また、先にそれらの病気があり、その症状である思考力の低下や不安の強さから、何度も同じことや不安が頭の中に渦巻いてしまう状態が見られることもあります。
さらに、強迫性障害の、特定のことに対する強迫観念にとらわれてしまう症状も、反すう思考と関連がある場合があります。
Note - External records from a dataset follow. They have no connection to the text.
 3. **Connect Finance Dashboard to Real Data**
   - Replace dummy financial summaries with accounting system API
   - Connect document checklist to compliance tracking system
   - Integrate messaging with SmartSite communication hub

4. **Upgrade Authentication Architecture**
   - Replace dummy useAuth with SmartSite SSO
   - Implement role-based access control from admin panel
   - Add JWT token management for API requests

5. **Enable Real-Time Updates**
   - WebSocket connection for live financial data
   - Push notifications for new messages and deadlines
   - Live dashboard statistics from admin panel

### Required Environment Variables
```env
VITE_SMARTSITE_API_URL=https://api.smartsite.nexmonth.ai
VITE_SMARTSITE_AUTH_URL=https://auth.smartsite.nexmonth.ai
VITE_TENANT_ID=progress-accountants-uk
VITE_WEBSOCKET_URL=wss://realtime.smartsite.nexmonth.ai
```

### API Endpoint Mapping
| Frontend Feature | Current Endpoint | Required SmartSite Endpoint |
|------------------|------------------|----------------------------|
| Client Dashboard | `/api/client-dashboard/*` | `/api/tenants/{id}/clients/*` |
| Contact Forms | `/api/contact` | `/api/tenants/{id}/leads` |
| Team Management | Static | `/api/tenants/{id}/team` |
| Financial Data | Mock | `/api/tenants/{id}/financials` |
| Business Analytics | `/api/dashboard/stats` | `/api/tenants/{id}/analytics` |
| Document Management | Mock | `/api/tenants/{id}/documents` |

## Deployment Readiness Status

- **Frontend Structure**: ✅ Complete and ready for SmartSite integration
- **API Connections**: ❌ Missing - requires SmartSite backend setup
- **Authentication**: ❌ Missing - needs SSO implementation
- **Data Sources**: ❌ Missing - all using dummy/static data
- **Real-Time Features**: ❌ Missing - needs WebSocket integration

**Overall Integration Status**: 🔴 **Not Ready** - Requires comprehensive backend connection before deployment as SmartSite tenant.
たとえば、戸締りをしたか不安になって何度も確認してしまう、運転中に人を轢いたのではないかと考え続けてしまう等、反すう思考の内容が強迫観念を疑われる場合は、強迫性障害の可能性があります。
・PTSDとも関連がある
大きな恐怖やショックを感じる体験によってPTSD(心的外傷後ストレス障害)を発症すると、その症状として突然トラウマ体験が思い出されることがよくあります。
トラウマとなった出来事そのものだけでなく、「あの時こうすればよかった」「ああしなかった自分が悪い」という自己否定的な思考や、当時周囲の人から受けた二次被害の記憶も、連動して何度も浮かんできたりします。
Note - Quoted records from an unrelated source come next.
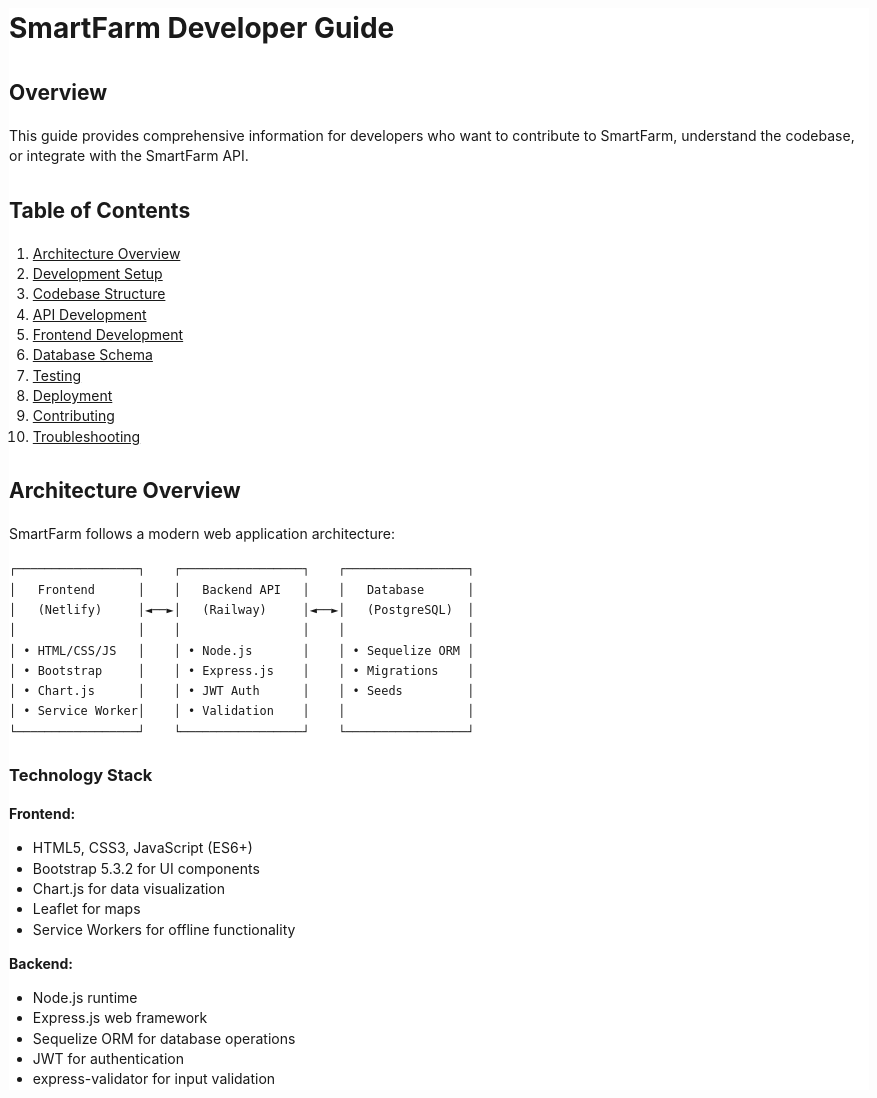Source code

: # SmartFarm Developer Guide

## Overview

This guide provides comprehensive information for developers who want to contribute to SmartFarm, understand the codebase, or integrate with the SmartFarm API.

## Table of Contents

1. [Architecture Overview](#architecture-overview)
2. [Development Setup](#development-setup)
3. [Codebase Structure](#codebase-structure)
4. [API Development](#api-development)
5. [Frontend Development](#frontend-development)
6. [Database Schema](#database-schema)
7. [Testing](#testing)
8. [Deployment](#deployment)
9. [Contributing](#contributing)
10. [Troubleshooting](#troubleshooting)

## Architecture Overview

SmartFarm follows a modern web application architecture:

```
┌─────────────────┐    ┌─────────────────┐    ┌─────────────────┐
│   Frontend      │    │   Backend API   │    │   Database      │
│   (Netlify)     │◄──►│   (Railway)     │◄──►│   (PostgreSQL)  │
│                 │    │                 │    │                 │
│ • HTML/CSS/JS   │    │ • Node.js       │    │ • Sequelize ORM │
│ • Bootstrap     │    │ • Express.js    │    │ • Migrations    │
│ • Chart.js      │    │ • JWT Auth      │    │ • Seeds         │
│ • Service Worker│    │ • Validation    │    │                 │
└─────────────────┘    └─────────────────┘    └─────────────────┘
```

### Technology Stack

**Frontend:**
- HTML5, CSS3, JavaScript (ES6+)
- Bootstrap 5.3.2 for UI components
- Chart.js for data visualization
- Leaflet for maps
- Service Workers for offline functionality

**Backend:**
- Node.js runtime
- Express.js web framework
- Sequelize ORM for database operations
- JWT for authentication
- express-validator for input validation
ショッキングな出来事やそれにまつわる内容の反すう思考である場合は、PTSDが元にあるかもしれません。
嫌なことが頭から離れないときは、どうしたらいいでしょうか。一時的な対処法から見ていきましょう。
・軽く身体を動かす
身体を動かすことには、頭の中にあるものから身体感覚など別の視点へと意識を動かす効果があります。散歩やストレッチなど、すぐできそうな軽い運動でもかまいませんので、身体と心を今いるところから移動させてみると良いでしょう。
軽い運動が難しいときは、深呼吸だけでも気を紛らわせることができます。
・集中できそうなことをする
勉強や仕事、片付けや料理といった家事など、頭や手を動かす作業に集中するのもひとつの方法です。作業しながらまた嫌なことを考えてしまうこともありますが、そうなっている自分に気づいたら、「目の前のことに集中しよう」というように、切り替えを試みると良いでしょう。
・充分な睡眠を心がける
充分な睡眠には、身体だけでなく脳を休め、記憶を整理する効果もあります。眠れていないとどんどん嫌なことを考えてしまいがちなので、よく眠ることで嫌な記憶を適切に整理することができます。嫌なことを考え始めたら、思い切って早く寝てしまいましょう。
・紙などに書き出す
頭の中をめぐっている嫌な記憶や思いは紙やスマホのメモなどに書き出すと、楽になることがあります。文字や絵にして書いてみると、心の中がすっきりする効果とともに、頭の中だけで考えているよりも客観視しやすくなり、これまでとは違った捉え方にもつながります。
・目の前にあるものを言っていく
目に映るものの名前や今いる状況をひとつずつ言っていくのも、嫌な記憶に心を支配されないための有効な方法です。
「机がある、私はその前の椅子に座っている」「窓から空が見える」「私は歩いていて、黒い服を着た人とすれ違った」「鳥の鳴き声が聞こえる」など、ゆっくりつぶやいていると、過去の嫌な記憶から「今ここ」に意識を移していくことができます。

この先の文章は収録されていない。